◆ TRECHO CITADO:
◇ ◇ ◇
Esse quadro, tal como se encontrava organizado, assegurava a formação profissional e, pelo que respeita a uma das escolas (sem embargo do carácter preparatório que também lhe cabe), permitia o estudo desinteressado das ciências matemáticas, físico-químicas e naturais.
Mas não propiciava o das humanidades, factor indispensável da educação que à Universidade compete fornecer.
Como já se escreveu com verdade, "desde o professor comunista Langevin ao filósofo católico Maritain, passando pelo professor liberal Ortega y Gasset e pelo professor protestante Sir Walter Moberly, todos concordam em que é tríplice a missão das Universidades de hoje: preparação profissional; investigação científica; ensino cultural».
Se é certo que o desenvolvimento impetuoso das ciências e das técnicas arrastou por vezes as Universidades a excessos de especialização susceptíveis de comprometer a unidade da cultura, de que elas devem ser imagem viva e actuante, não é menos certo que a reacção contra tais excessos se afirma com vigor e extensão verdadeiramente notáveis.
◇ ◇ ◇
◆ TAREFA 1:
De acordo com o trecho citado, por que motivo o quadro, tal como estava organizado, não bastava à Universidade? Responda em uma a três frases.
◆ TAREFA 2:
Transcreva do trecho citado tudo o que vai desde "Como já se escreveu" até "extensão verdadeiramente notáveis.".
Responda apenas com base no trecho citado.

◆ INFORMAÇÃO FORNECIDA:
◇ ◇ ◇
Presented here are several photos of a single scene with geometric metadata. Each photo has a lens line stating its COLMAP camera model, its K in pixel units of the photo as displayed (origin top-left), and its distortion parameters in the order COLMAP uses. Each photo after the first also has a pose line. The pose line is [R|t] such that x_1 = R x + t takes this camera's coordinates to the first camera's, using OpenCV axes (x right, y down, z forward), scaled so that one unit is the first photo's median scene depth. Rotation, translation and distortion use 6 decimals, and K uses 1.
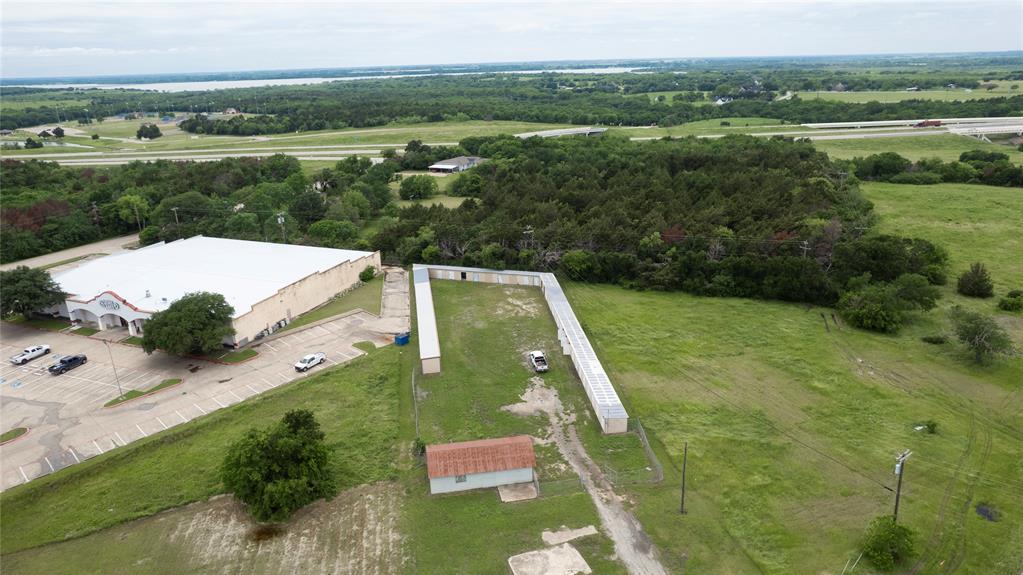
lens RADIAL K [[656.0, 0, 511.5], [0, 656.0, 287.5], [0, 0, 1]] dist [-0.070210, 0.059695]
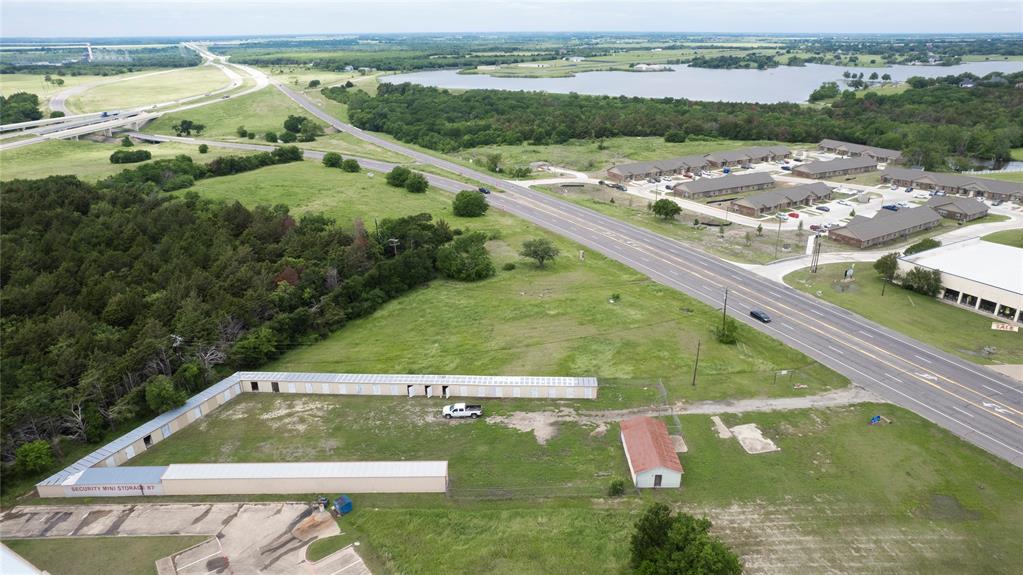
lens RADIAL K [[656.0, 0, 511.5], [0, 656.0, 287.5], [0, 0, 1]] dist [-0.070210, 0.059695]
pose [[0.148704, -0.341039, 0.928213, -0.886045], [0.328208, 0.902463, 0.278997, -0.340845], [-0.932827, 0.263159, 0.246132, 0.700576]]
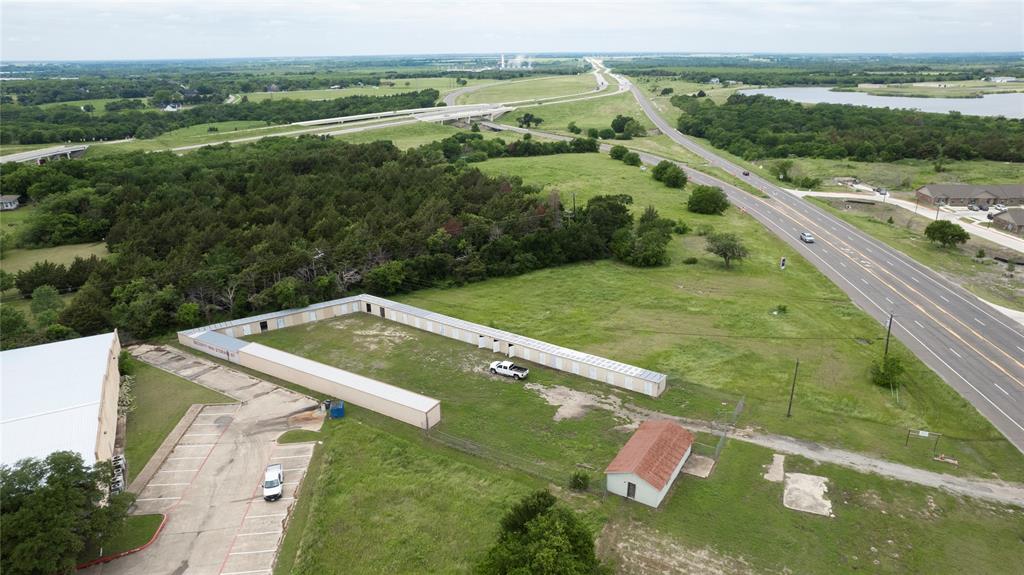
lens RADIAL K [[656.6, 0, 512.0], [0, 656.6, 287.5], [0, 0, 1]] dist [-0.070210, 0.059695]
pose [[0.651307, -0.238844, 0.720245, -0.673536], [0.242512, 0.964910, 0.100679, -0.107737], [-0.719018, 0.109095, 0.686376, 0.364035]]
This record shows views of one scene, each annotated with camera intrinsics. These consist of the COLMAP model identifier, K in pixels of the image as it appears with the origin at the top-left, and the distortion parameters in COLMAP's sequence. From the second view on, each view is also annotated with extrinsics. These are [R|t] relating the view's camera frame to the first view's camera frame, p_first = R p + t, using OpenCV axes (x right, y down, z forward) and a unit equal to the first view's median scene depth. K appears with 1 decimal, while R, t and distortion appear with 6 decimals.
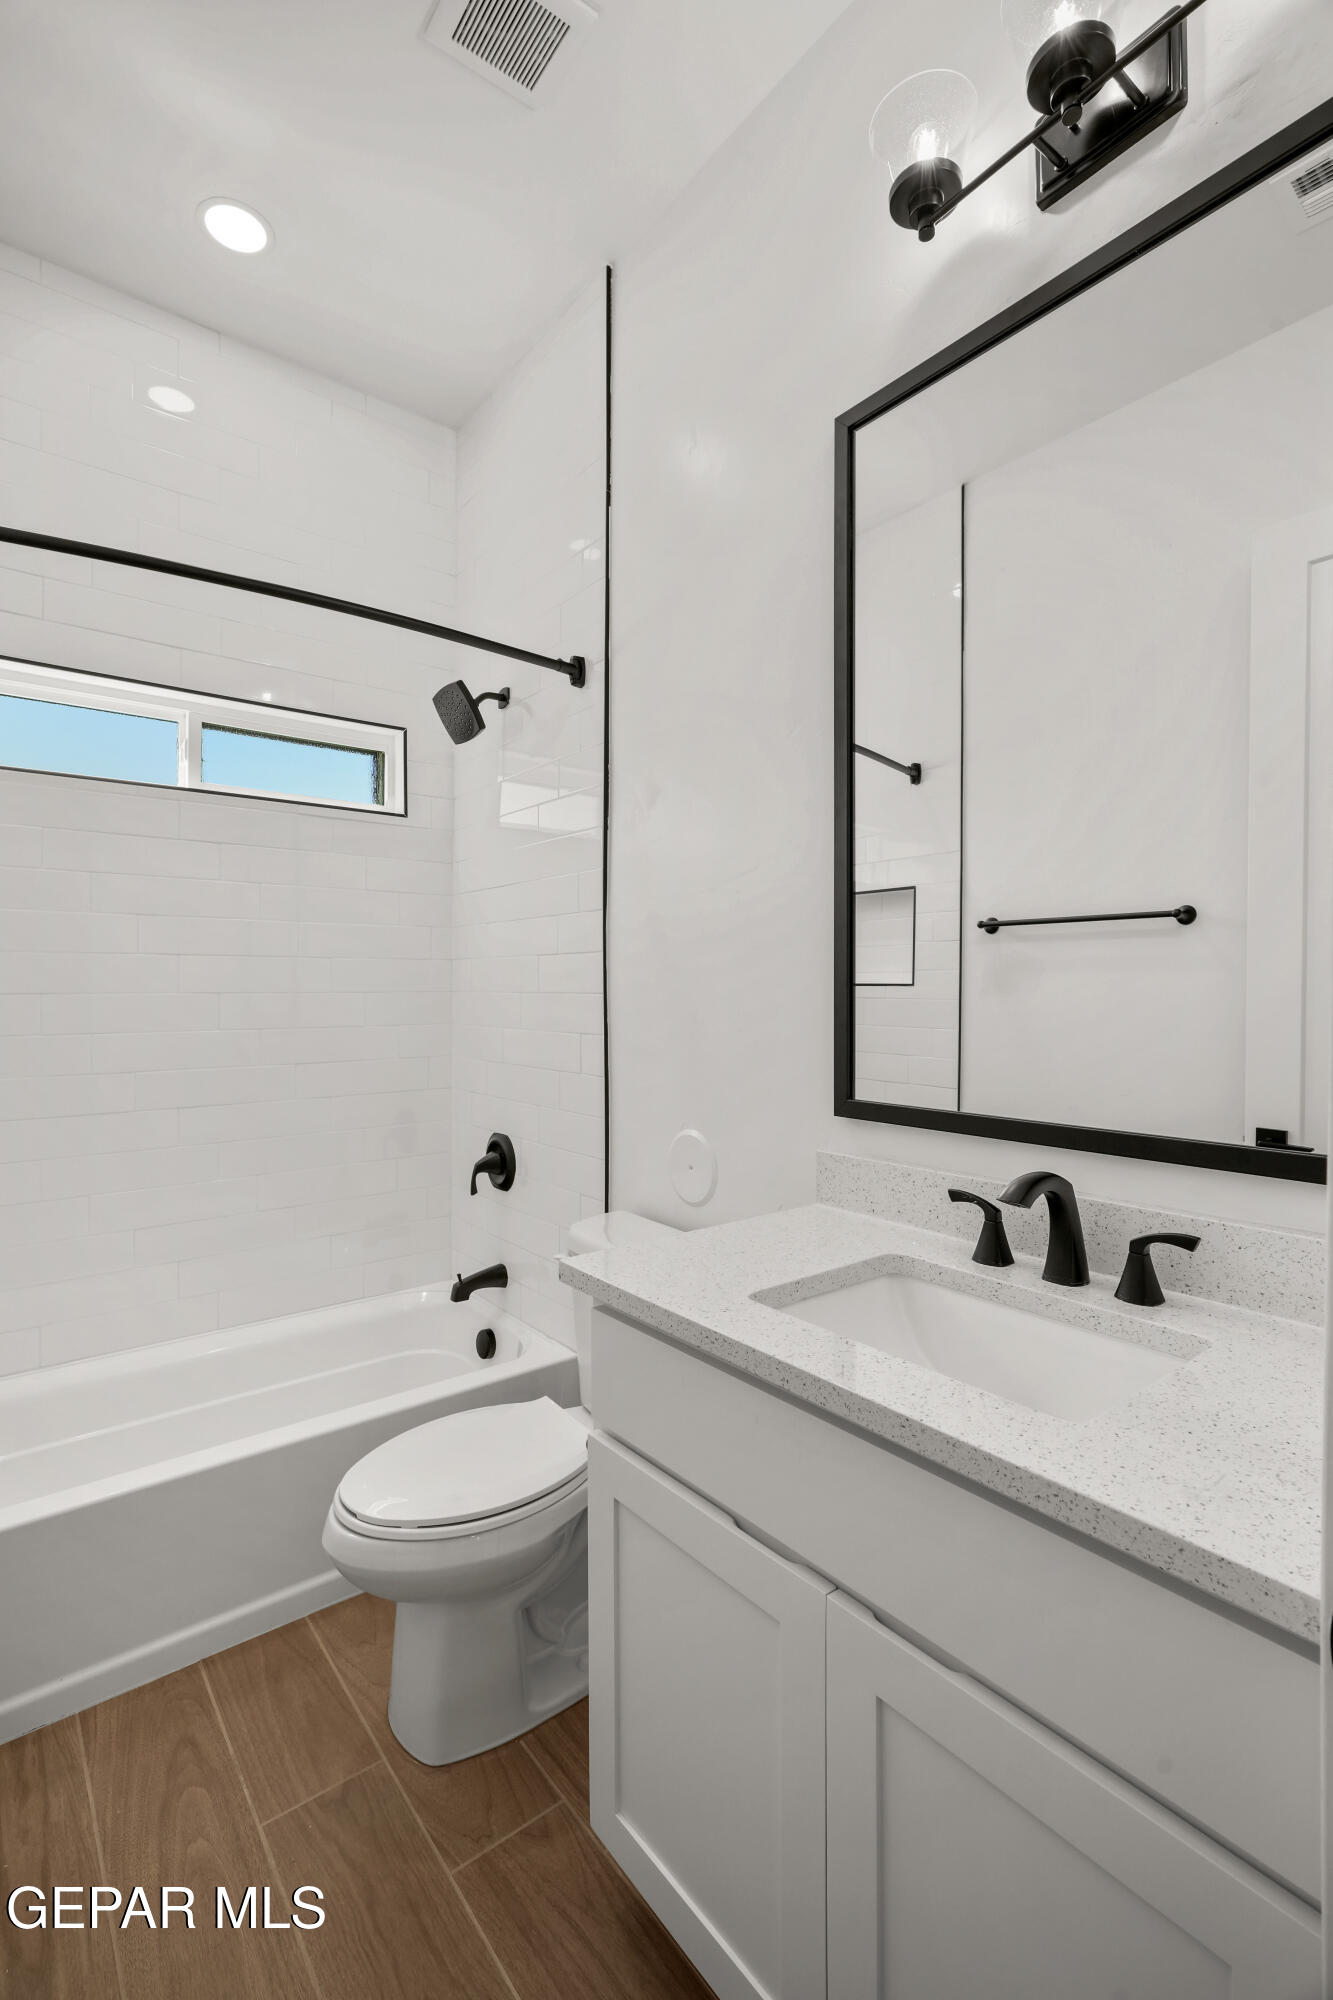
◇ ◇ ◇
◆ RESULTADO DO EXERCÍCIO 1:
O quadro assegurava a formação profissional e, numa das escolas, o estudo desinteressado das ciências matemáticas, físico-químicas e naturais. No entanto, não propiciava o estudo das humanidades, que o trecho considera elemento indispensável da educação que compete à Universidade fornecer.

◆ RESULTADO DO EXERCÍCIO 2:
Como já se escreveu com verdade, "desde o professor comunista Langevin ao filósofo católico Maritain, passando pelo professor liberal Ortega y Gasset e pelo professor protestante Sir Walter Moberly, todos concordam em que é tríplice a missão das Universidades de hoje: preparação profissional; investigação científica; ensino cultural».
Se é certo que o desenvolvimento impetuoso das ciências e das técnicas arrastou por vezes as Universidades a excessos de especialização susceptíveis de comprometer a unidade da cultura, de que elas devem ser imagem viva e actuante, não é menos certo que a reacção contra tais excessos se afirma com vigor e extensão verdadeiramente notáveis.